Schoellkopf v Borowiak |
2024 NY Slip Op 06443 |
Decided on December 20, 2024 |
Appellate Division, Fourth Department |
Published by New York State Law Reporting Bureau pursuant to Judiciary Law § 431. |
This opinion is uncorrected and subject to revision before publication in the Official Reports. |
KENNEY SHELTON LIPTAK NOWAK LLP, BUFFALO (JUSTIN L. HENDRICKS OF COUNSEL), FOR DEFENDANT-APPELLANT.
Appeal from an order of the Supreme Court, Erie County (Catherine R. Nugent Panepinto, J.), entered October 17, 2022. The order denied the motion of defendant to compel disclosure of certain records.
It is hereby ORDERED that said appeal is unanimously dismissed without costs.
Memorandum: Defendant appeals from an order in which Supreme Court, after conducting an in camera review of pre-accident medical records from two of decedent's treatment providers, denied defendant's motion to compel disclosure of those records. We note at the outset that, in order to permit meaningful appellate review, a record on appeal "must contain all of the relevant papers that were before the [motion c]ourt" (Mergl v Mergl, 19 AD3d 1146, 1147 [4th Dept 2005]). Inasmuch as a " 'court's determination of discovery issues should be disturbed only upon a showing of clear abuse of discretion' " (Eaton v Hungerford, 79 AD3d 1627, 1628 [4th Dept 2010]; see Barnes v Habuda, 118 AD3d 1443, 1443 [4th Dept 2014]), meaningful appellate review here would require this Court to consider the same records previously reviewed by the motion court.
The record on appeal does not include the medical records from either of decedent's treatment providers that were the subject of the order on appeal. During motion practice before this Court, defendant requested an adjournment of oral argument on his appeal in order to facilitate, as limited by his motion, the transfer of records from only one of decedent's pre-accident treatment providers (treatment records) directly to this Court. We granted the requested adjournment but, in order to allow for meaningful appellate review, we ordered plaintiff to provide Supreme Court with a copy of the treatment records that decedent had previously submitted for in camera review.
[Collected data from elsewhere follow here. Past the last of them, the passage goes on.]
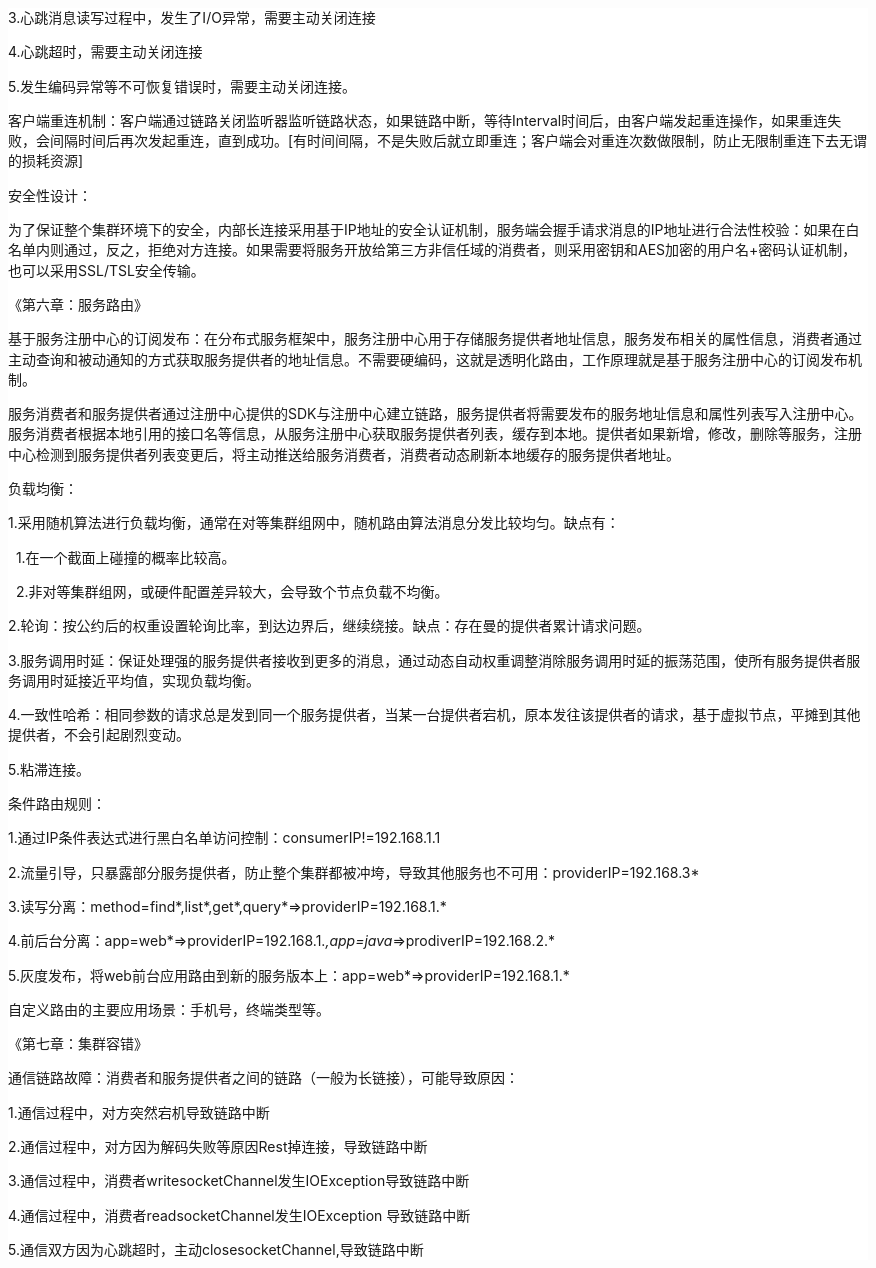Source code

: 3.心跳消息读写过程中，发生了I/O异常，需要主动关闭连接

4.心跳超时，需要主动关闭连接

5.发生编码异常等不可恢复错误时，需要主动关闭连接。

客户端重连机制：客户端通过链路关闭监听器监听链路状态，如果链路中断，等待Interval时间后，由客户端发起重连操作，如果重连失败，会间隔时间后再次发起重连，直到成功。[有时间间隔，不是失败后就立即重连；客户端会对重连次数做限制，防止无限制重连下去无谓的损耗资源]

安全性设计：

为了保证整个集群环境下的安全，内部长连接采用基于IP地址的安全认证机制，服务端会握手请求消息的IP地址进行合法性校验：如果在白名单内则通过，反之，拒绝对方连接。如果需要将服务开放给第三方非信任域的消费者，则采用密钥和AES加密的用户名+密码认证机制，也可以采用SSL/TSL安全传输。

《第六章：服务路由》

基于服务注册中心的订阅发布：在分布式服务框架中，服务注册中心用于存储服务提供者地址信息，服务发布相关的属性信息，消费者通过主动查询和被动通知的方式获取服务提供者的地址信息。不需要硬编码，这就是透明化路由，工作原理就是基于服务注册中心的订阅发布机制。

服务消费者和服务提供者通过注册中心提供的SDK与注册中心建立链路，服务提供者将需要发布的服务地址信息和属性列表写入注册中心。服务消费者根据本地引用的接口名等信息，从服务注册中心获取服务提供者列表，缓存到本地。提供者如果新增，修改，删除等服务，注册中心检测到服务提供者列表变更后，将主动推送给服务消费者，消费者动态刷新本地缓存的服务提供者地址。

负载均衡：

1.采用随机算法进行负载均衡，通常在对等集群组网中，随机路由算法消息分发比较均匀。缺点有：

  1.在一个截面上碰撞的概率比较高。

  2.非对等集群组网，或硬件配置差异较大，会导致个节点负载不均衡。

2.轮询：按公约后的权重设置轮询比率，到达边界后，继续绕接。缺点：存在曼的提供者累计请求问题。

3.服务调用时延：保证处理强的服务提供者接收到更多的消息，通过动态自动权重调整消除服务调用时延的振荡范围，使所有服务提供者服务调用时延接近平均值，实现负载均衡。

4.一致性哈希：相同参数的请求总是发到同一个服务提供者，当某一台提供者宕机，原本发往该提供者的请求，基于虚拟节点，平摊到其他提供者，不会引起剧烈变动。

5.粘滞连接。

条件路由规则：

1.通过IP条件表达式进行黑白名单访问控制：consumerIP!=192.168.1.1

2.流量引导，只暴露部分服务提供者，防止整个集群都被冲垮，导致其他服务也不可用：providerIP=192.168.3*

3.读写分离：method=find*,list*,get*,query*=>providerIP=192.168.1.*

4.前后台分离：app=web*=>providerIP=192.168.1.*,app=java*=>prodiverIP=192.168.2.*

5.灰度发布，将web前台应用路由到新的服务版本上：app=web*=>providerIP=192.168.1.*

自定义路由的主要应用场景：手机号，终端类型等。

《第七章：集群容错》

通信链路故障：消费者和服务提供者之间的链路（一般为长链接），可能导致原因：

1.通信过程中，对方突然宕机导致链路中断

2.通信过程中，对方因为解码失败等原因Rest掉连接，导致链路中断

3.通信过程中，消费者writesocketChannel发生IOException导致链路中断

4.通信过程中，消费者readsocketChannel发生IOException 导致链路中断

5.通信双方因为心跳超时，主动closesocketChannel,导致链路中断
We further ordered the court to settle the record on appeal by "certify[ing] whether they are the same records the court reviewed in camera . . . , and if they are the same records, the court shall submit them to this Court" (see generally 22 NYCRR 1000.7 [b]). After plaintiff complied with our order, however, the court issued an order finding that the court was "unable to certify that the copy of those records from the plaintiff, or a copy of those [treatment records from decedent's treatment provider], are the same records this [c]ourt [previously] reviewed in camera." Despite so concluding, the court ordered decedent's treatment provider to submit a copy of the treatment records directly to this Court.
Here, by failing to comply with this Court's directive to settle the record on appeal with respect to the in camera exhibit, the court effectively foreclosed defendant's ability to seek meaningful appellate review of the court's in camera review of the treatment records (see generally Mergl, 19 AD3d at 1147). We note that, once the court determined that it could not in [*2]good faith certify any set of records for appellate review, the better practice would have been for the court to fashion a remedy that would have afforded defendant an opportunity to obtain that review, such as inviting motion practice that could have led to an appealable order. The court instead affirmatively called into question whether the treatment records currently before this Court match those previously before the motion court. Inasmuch as the record on appeal does not include any of the records reviewed by the court in camera, we are compelled to dismiss.